**Exercise**
In the data below, find every line with the string "input" and pull it out.

**Supplied information**
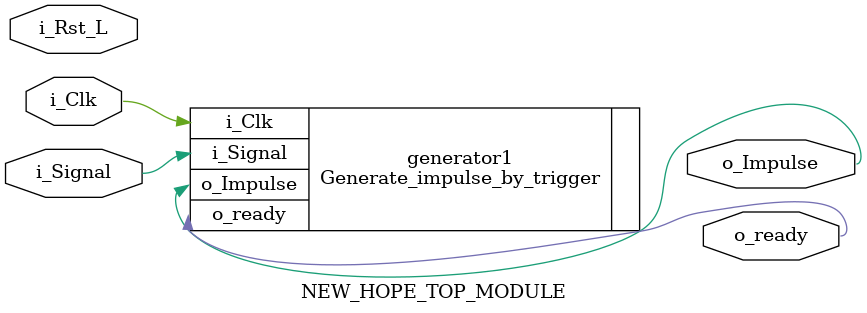
<source format=v>
`timescale 1ns / 1ps
module NEW_HOPE_TOP_MODULE(
	input i_Clk,
	input i_Rst_L,
	input i_Signal,
	
	output o_Impulse,
	output o_ready
    );

	 Generate_impulse_by_trigger generator1(
		.i_Clk(i_Clk),
		.i_Signal(i_Signal),
		.o_Impulse(o_Impulse),
		.o_ready(o_ready)
	 );

endmodule

</source>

**Result of this task**
	input i_Clk,
	input i_Rst_L,
	input i_Signal,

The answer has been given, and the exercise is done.